Manow beleuchtet hier auch einen blinden Fleck neuzeitlicher Demokratien, die etwa in der Amerikanischen und der Französischen Revolution keineswegs als (partizipative oder auch nur inklusive) Demokratie konzipiert worden sei (worauf zuletzt bereits der Historiker David Van Reybrouck hingewiesen hat), sondern im Gegenteil als republikanisch-repräsentatives System umfassender Ausschlussmechanismen. Das abstrakte Volk als „people“ wird zwar zum „transzendentalen“ Legitimationsprinzip der neuen Herrschaft, das konkrete Volk als „Pöbel“ aber wird von dieser Herrschaft, die doch eigentlich eine Selbstherrschaft sein sollte, ferngehalten.

Dieses noch offensichtlich aristokratisch geprägte System der Repräsentation aber geriet durch die zunehmende Ausweitung des aktiven und passiven Wahlrechts und andere Demokratisierungsprozesse unter Druck. Besonders deutlich wird diese Dekonstruktion der repräsentativen Demokratie aktuell an der Demokratisierung eines ihrer wichtigsten Elemente, der Parteien. An den Beispielen Corbyn, Trump und Macron zeigt Manow, wie der Kontrollverlust der Parteien über die Auswahl ihres Personals die Funktionsweisen des parlamentarischen Systems ins Wanken bringt.

Doch dieser zwiespältige Siegeszug der „Demokratie“ – Skeptiker würden sagen: des „Populismus“ (ob links, rechts oder Mitte) – führt auch dazu, dass die „Demokratie“ nun in Ermangelung eines explizit antidemokratischen Außen offiziell keine Gegner mehr hat – außer sich selbst. Dadurch werde aber zugleich der Streit innerhalb der Demokratie zu einem Streit über die Demokratie – und die einst demokratischen Gegner (wieder) zu Feinden, die nicht anders können, als sich ständig gegenseitig vorzuwerfen, in Wahrheit Feinde der Demokratie zu sein.

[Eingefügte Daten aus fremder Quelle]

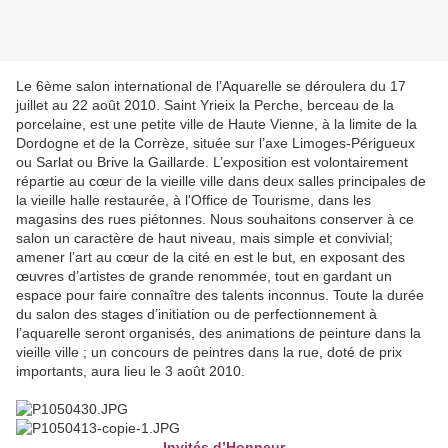
Le 6ème salon international de l’Aquarelle se déroulera du 17
juillet au 22 août 2010. Saint Yrieix la Perche, berceau de la
porcelaine, est une petite ville de Haute Vienne, à la limite de la
Dordogne et de la Corrèze, située sur l’axe Limoges-Périgueux
ou Sarlat ou Brive la Gaillarde. L’exposition est volontairement
répartie au cœur de la vieille ville dans deux salles principales de
la vieille halle restaurée, à l'Office de Tourisme, dans les
magasins des rues piétonnes. Nous souhaitons conserver à ce
salon un caractère de haut niveau, mais simple et convivial;
amener l’art au cœur de la cité en est le but, en exposant des
œuvres d’artistes de grande renommée, tout en gardant un
espace pour faire connaître des talents inconnus. Toute la durée
du salon des stages d’initiation ou de perfectionnement à
l’aquarelle seront organisés, des animations de peinture dans la
vieille ville ; un concours de peintres dans la rue, doté de prix
importants, aura lieu le 3 août 2010.
Invités d’Honneur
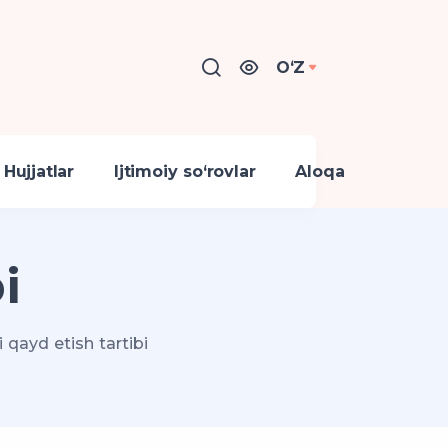
OʻZ
Hujjatlar
Ijtimoiy so‘rovlar
Aloqa
i
 qayd etish tartibi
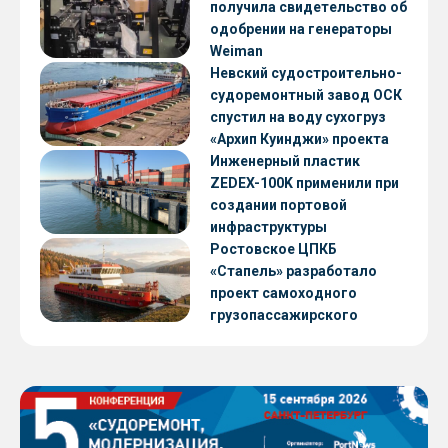
получила свидетельство об
одобрении на генераторы
Weiman
Невский судостроительно-
судоремонтный завод ОСК
спустил на воду сухогруз
«Архип Куинджи» проекта
RSD59
Инженерный пластик
ZEDEX-100K применили при
создании портовой
инфраструктуры
Ростовское ЦПКБ
«Стапель» разработало
проект самоходного
грузопассажирского
парома RDB 56.06 для
Таймырского Долгано-
Ненецкого округа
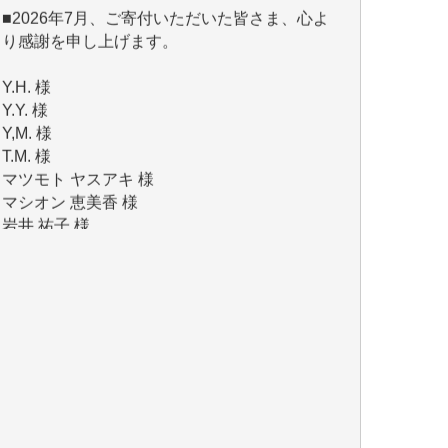
Y.H. 様
Y.Y. 様
Y,M. 様
T.M. 様
マツモト ヤスアキ 様
マシオン 恵美香 様
岩井 祐子 様
吉村 隆子 様
新城 靖 様
青木 要 様
T.Y. 様
K.O. 様
Y.S. 様
Y.N. 様
y.m. 様
R.N. 様
J.M. 様
T.N. 様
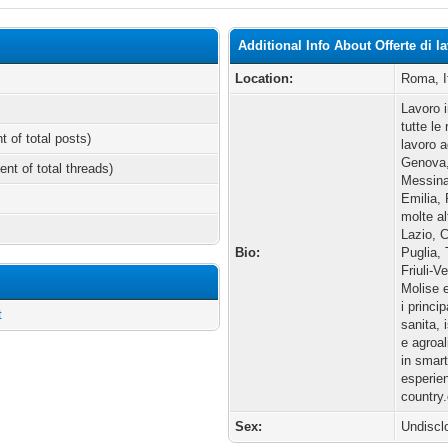
Additional Info About Offerte di la
Location:
Roma, It
Lavoro i
tutte le
t of total posts)
lavoro 
Genova,
ent of total threads)
Messina
Emilia, 
molte al
Lazio, 
Bio:
Puglia,
Friuli-V
Molise e
i princi
t
sanita, 
e agroa
in smart
esperien
country
Sex:
Undiscl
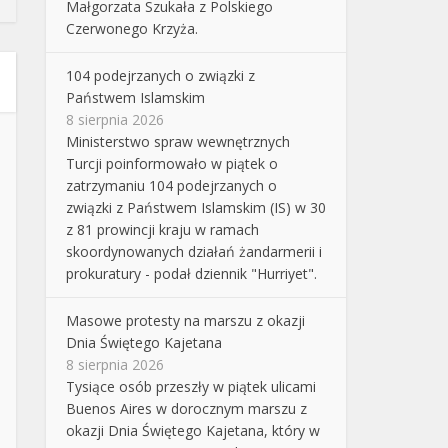
Małgorzata Szukała z Polskiego
Czerwonego Krzyża.
104 podejrzanych o związki z
Państwem Islamskim
8 sierpnia 2026
Ministerstwo spraw wewnętrznych
Turcji poinformowało w piątek o
zatrzymaniu 104 podejrzanych o
związki z Państwem Islamskim (IS) w 30
z 81 prowincji kraju w ramach
skoordynowanych działań żandarmerii i
prokuratury - podał dziennik "Hurriyet".
Masowe protesty na marszu z okazji
Dnia Świętego Kajetana
8 sierpnia 2026
Tysiące osób przeszły w piątek ulicami
Buenos Aires w dorocznym marszu z
okazji Dnia Świętego Kajetana, który w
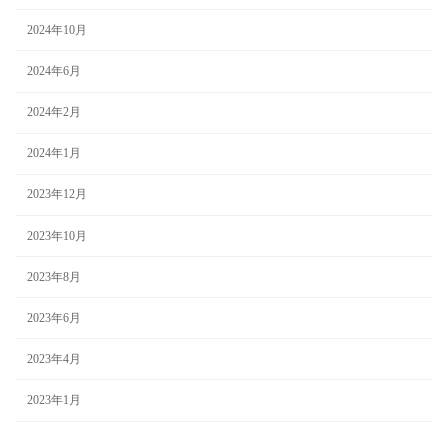
2024年10月
2024年6月
2024年2月
2024年1月
2023年12月
2023年10月
2023年8月
2023年6月
2023年4月
2023年1月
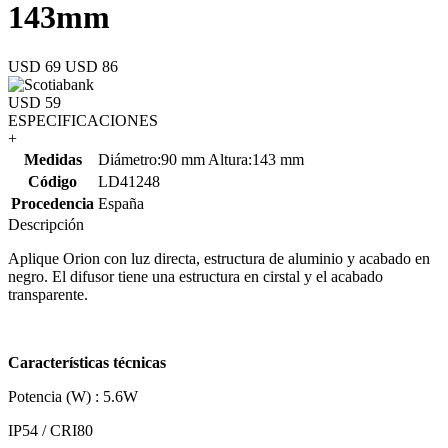
143mm
USD 69
USD 86
USD 59
ESPECIFICACIONES
+
Medidas
Diámetro:90 mm Altura:143 mm
Código
LD41248
Procedencia
España
Descripción
Aplique Orion con luz directa, estructura de aluminio y acabado en
negro. El difusor tiene una estructura en cirstal y el acabado
transparente.
Características técnicas
Potencia (W) : 5.6W
IP54 / CRI80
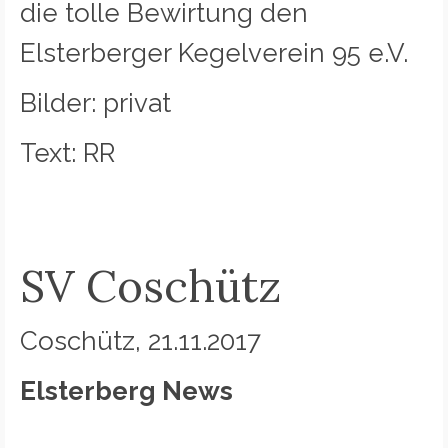
die tolle Bewirtung den
Elsterberger Kegelverein 95 e.V.
Bilder: privat
Text: RR
SV Coschütz
Coschütz, 21.11.2017
Elsterberg News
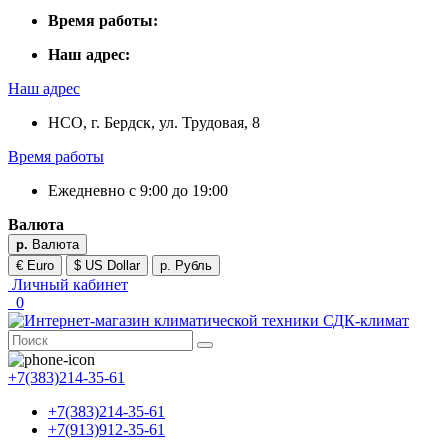
Время работы:
Наш адрес:
Наш адрес
НСО, г. Бердск, ул. Трудовая, 8
Время работы
Ежедневно с 9:00 до 19:00
Валюта
р.
Валюта
€ Euro
$ US Dollar
р. Рубль
Личный кабинет
0
+7(383)214-35-61
+7(383)214-35-61
+7(913)912-35-61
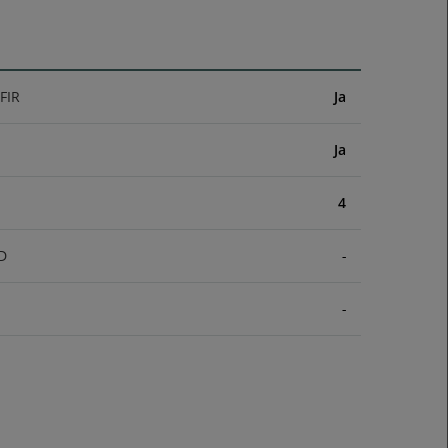
FIR
Ja
Ja
4
D
-
-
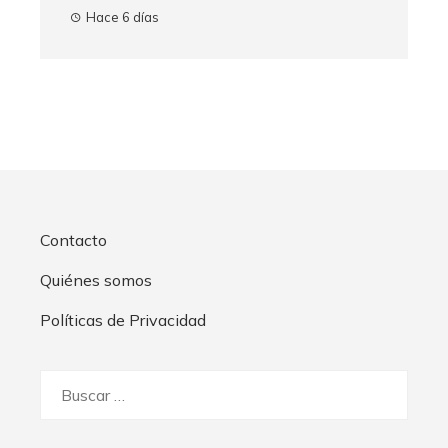
Hace 6 días
Contacto
Quiénes somos
Políticas de Privacidad
Buscar:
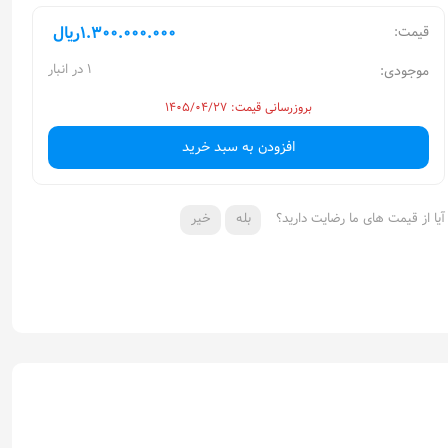
1.300.000.000
ریال
قیمت:
1 در انبار
موجودی:
بروزرسانی قیمت: ۱۴۰۵/۰۴/۲۷
افزودن به سبد خرید
آیا از قیمت های ما رضایت دارید؟
بله
خیر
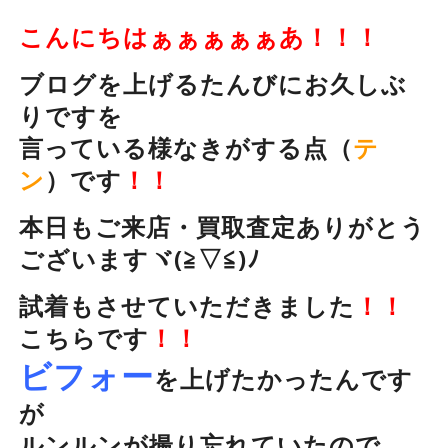
こんにちはぁぁぁぁぁあ！！！
ブログを上げるたんびにお久しぶ
りですを
言っている様なきがする点（
テ
ン
）です
！！
本日もご来店・買取査定ありがとう
ございますヾ(≧▽≦)ﾉ
試着もさせていただきました
！！
こちらです
！！
ビフォー
を上げたかったんです
が
ルンルンが撮り忘れていたので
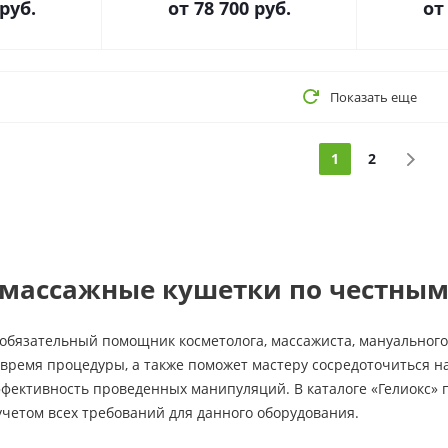
 руб.
от
78 700 руб.
о
Показать еще
1
2
массажные кушетки по честным
обязательный помощник косметолога, массажиста, мануального
время процедуры, а также поможет мастеру сосредоточиться н
ффективность проведенных манипуляций. В каталоге «Гелиокс»
четом всех требований для данного оборудования.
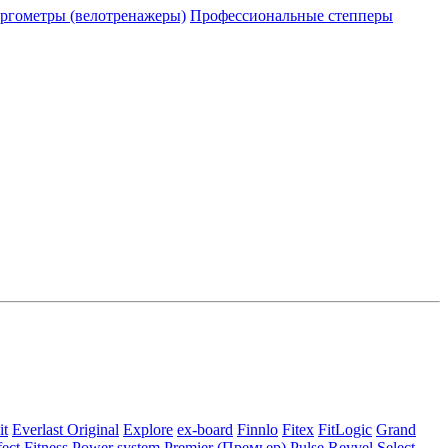
ргометры (велотренажеры)
Профессиональные cтепперы
it
Everlast Original
Explore
ex-board
Finnlo
Fitex
FitLogic
Grand
fect Fitness
Power system
Premier (Премьер)
Pulse
Reyvel
Select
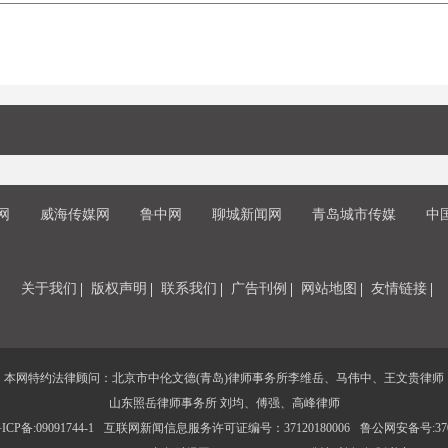
网
威海传媒网
鲁中网
聊城新闻网
青岛城市传媒
中
关于我们
版权声明
联系我们
广告刊例
网站地图
友情链接
本网特约法律顾问：北京市中伦文德(青岛)律师事务所李维岳、马伟中、王文贵律师
山东照岳律师事务所 刘均、傅强、高峰律师
CP备:09091744-1
互联网新闻信息服务许可证编号：37120180006
鲁公网安备号:3702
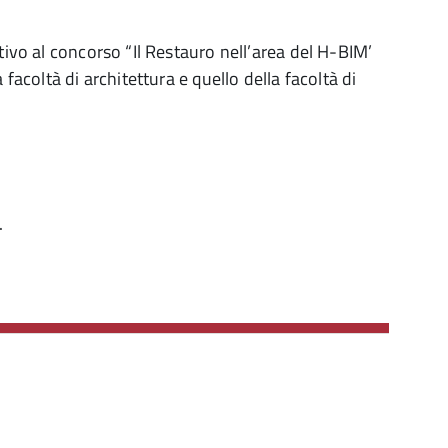
tivo al concorso “Il Restauro nell’area del H-BIM’
 facoltà di architettura e quello della facoltà di
.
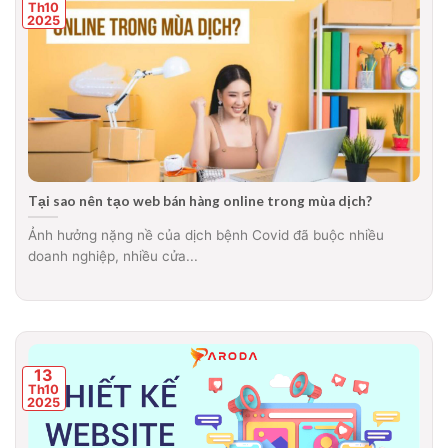
Th10
2025
Tại sao nên tạo web bán hàng online trong mùa dịch?
Ảnh hưởng nặng nề của dịch bệnh Covid đã buộc nhiều
doanh nghiệp, nhiều cửa...
13
Th10
2025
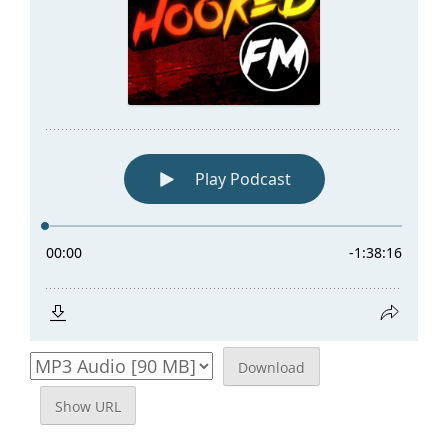
Download
Show URL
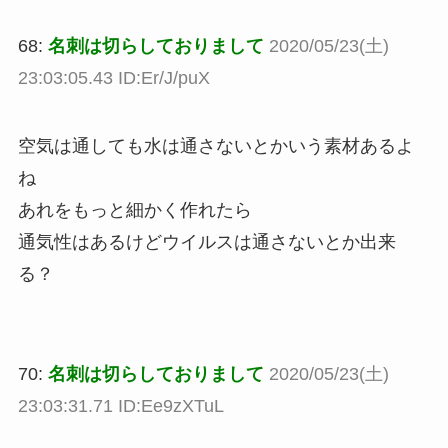
68:
名刺は切らしておりまして
2020/05/23(土)
23:03:05.43 ID:Er/J/puX
空気は通しても水は通さないとかいう素材あるよ
ね
あれをもっと細かく作れたら
通気性はあるけどウイルスは通さないとか出来
る？
70:
名刺は切らしておりまして
2020/05/23(土)
23:03:31.71 ID:Ee9zXTuL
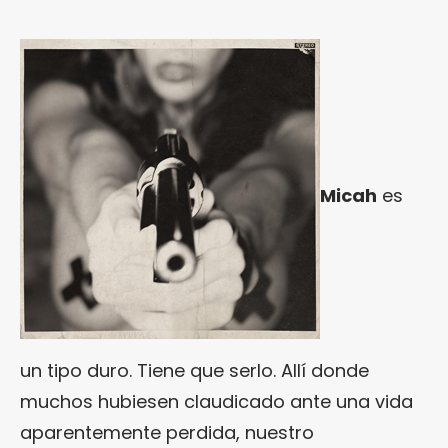
Micah
es
un tipo duro. Tiene que serlo. Allí donde
muchos hubiesen claudicado ante una vida
aparentemente perdida, nuestro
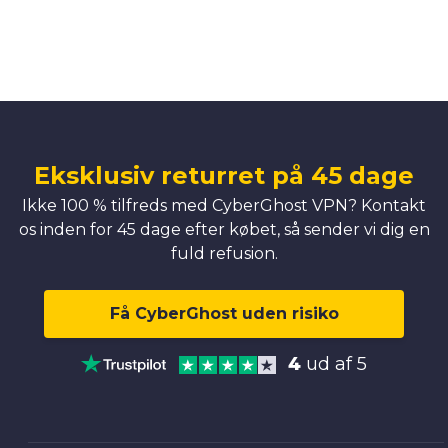
Eksklusiv returret på 45 dage
Ikke 100 % tilfreds med CyberGhost VPN? Kontakt
os inden for 45 dage efter købet, så sender vi dig en
fuld refusion.
Få CyberGhost uden risiko
4
ud af 5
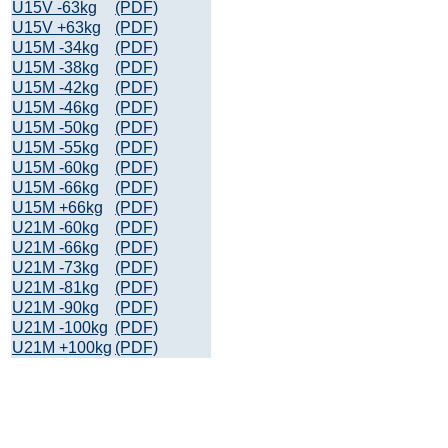
U15V -63kg
(PDF)
U15V +63kg
(PDF)
U15M -34kg
(PDF)
U15M -38kg
(PDF)
U15M -42kg
(PDF)
U15M -46kg
(PDF)
U15M -50kg
(PDF)
U15M -55kg
(PDF)
U15M -60kg
(PDF)
U15M -66kg
(PDF)
U15M +66kg
(PDF)
U21M -60kg
(PDF)
U21M -66kg
(PDF)
U21M -73kg
(PDF)
U21M -81kg
(PDF)
U21M -90kg
(PDF)
U21M -100kg
(PDF)
U21M +100kg
(PDF)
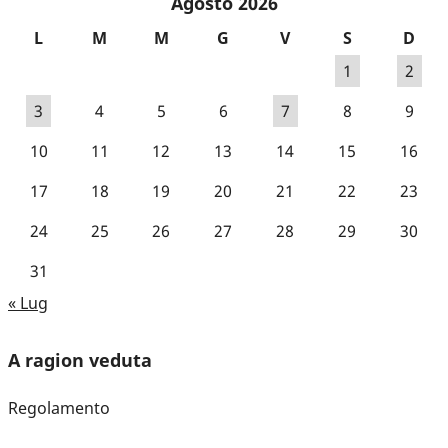
Agosto 2026
L
M
M
G
V
S
D
1
2
3
4
5
6
7
8
9
10
11
12
13
14
15
16
17
18
19
20
21
22
23
24
25
26
27
28
29
30
31
« Lug
A ragion veduta
Regolamento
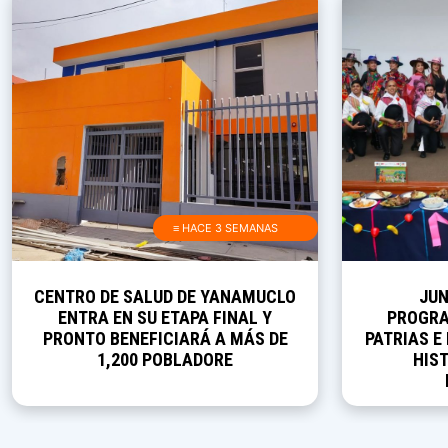
≡ HACE 3 SEMANAS
CENTRO DE SALUD DE YANAMUCLO
JUN
ENTRA EN SU ETAPA FINAL Y
PROGRA
PRONTO BENEFICIARÁ A MÁS DE
PATRIAS E
1,200 POBLADORE
HIST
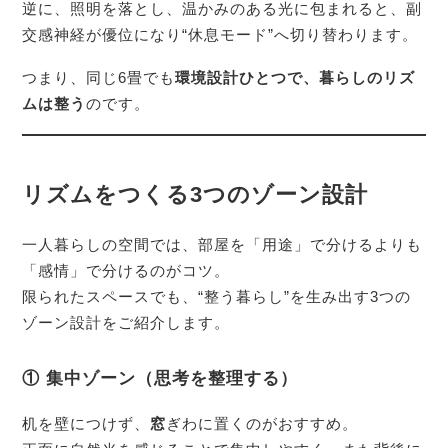
逆に、照明を落とし、温かみのある光に包まれると、副
交感神経が優位になり“休息モード”へ切り替わります。
つまり、同じ6畳でも
環境設計ひとつで、暮らしのリズ
ムは整う
のです。
リズムをつくる3つのゾーン設計
一人暮らしの空間では、部屋を「用途」で分けるよりも
「感情」で分けるのがコツ。
限られたスペースでも、“整う暮らし”を生み出す3つの
ゾーン設計をご紹介します。
① 集中ゾーン（思考を整理する）
机を壁につけず、
窓
ぎわに置くのがおすすめ。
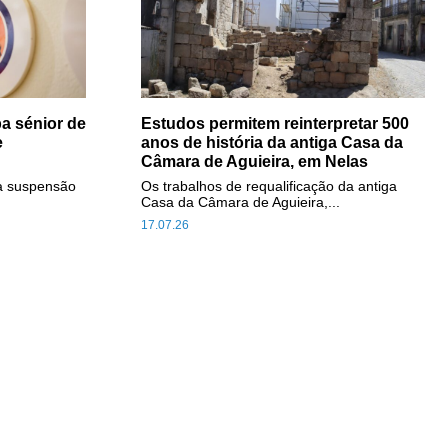
a sénior de
Estudos permitem reinterpretar 500
e
anos de história da antiga Casa da
Câmara de Aguieira, em Nelas
a suspensão
Os trabalhos de requalificação da antiga
Casa da Câmara de Aguieira,...
17.07.26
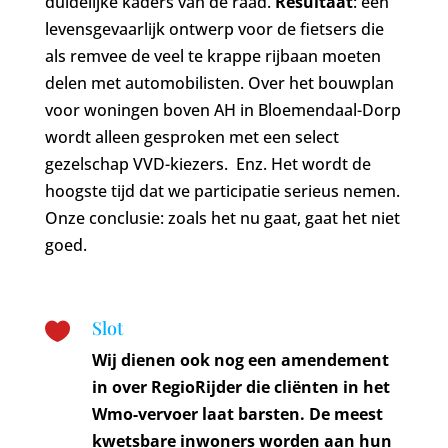
duidelijke kaders van de raad.
Resultaat
: een
levensgevaarlijk ontwerp voor de fietsers die
als remvee de veel te krappe rijbaan moeten
delen met automobilisten. Over het bouwplan
voor woningen boven AH in Bloemendaal-Dorp
wordt alleen gesproken met een select
gezelschap VVD-kiezers. Enz. Het wordt de
hoogste tijd dat we participatie serieus nemen.
Onze conclusie: zoals het nu gaat, gaat het niet
goed.
Slot

Wij dienen ook nog een amendement
in over RegioRijder die cliënten in het
Wmo-vervoer laat barsten. De meest
kwetsbare inwoners worden aan hun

Manow beleuchtet hier auch einen blinden Fleck

Diese im Zuge ihrer Demokratisierung zugleich entstehende Entdemokratisierung der Demokratie besteht also nicht zuletzt in einer „Demokratiegefährdung durch Demokratiegefährdungsdiskurse“. „Aber müssten wir nicht gerade mit den Gegnern der Demokratie so reden, als wären sie keine?“

Stattdessen sei es diese Verwandlung eines ursprünglich äußeren Gegners in einen inneren, die von innen dem Zerfall der Staatlichkeit entspricht, der nach außen in Form einer zunehmenden Supra-, also Entnationalisierung betrieben werde. Doch bei allem wahrlich brillanten Gedankenfeuer ist Manows Argumentation an dieser Stelle etwas zu apodiktisch geraten.

Es ist ja unbestritten, dass etwa die Europäische Union in ihrer jetzigen Form „nicht nur ein Demokratiedefizit [hat], sondern generiert“. Auch mag es sein, dass für den Moment die wankenden Nationalstaaten den wirksamsten Schutz gegen ein global agierendes Kapital bieten könnten – Manow bringt die heuchlerische Haltung einer „liberalen Mitte“, die die Demokratie genau so lange hochhält, wie ihr nicht eine andere Regierungsform „ungefähr dasselbe“ anbietet, in aller Schärfe auf den Punkt. Dass aber die letztlich ebenso wenig wie das „Volk“ oder die „Nation“ essentialistisch zu bestimmende Fiktion der „Staatsbürgerschaft“ nur noch auf der Ebene der tradierten Nationalstaaten überhaupt funktionieren kann, wie Manow behauptet, und nicht etwa auf der einer – freilich erst noch demokratisch zu schaffenden – europäischen Republik oder gar eines „Weltstaates“, für den dann eben die extraterrestrische Welt die „konstitutive Außenseite“ abgeben müsste, – darüber hätte man dann doch gerne noch etwas ausführlichere Begründungen als pointierte Thesen gehört.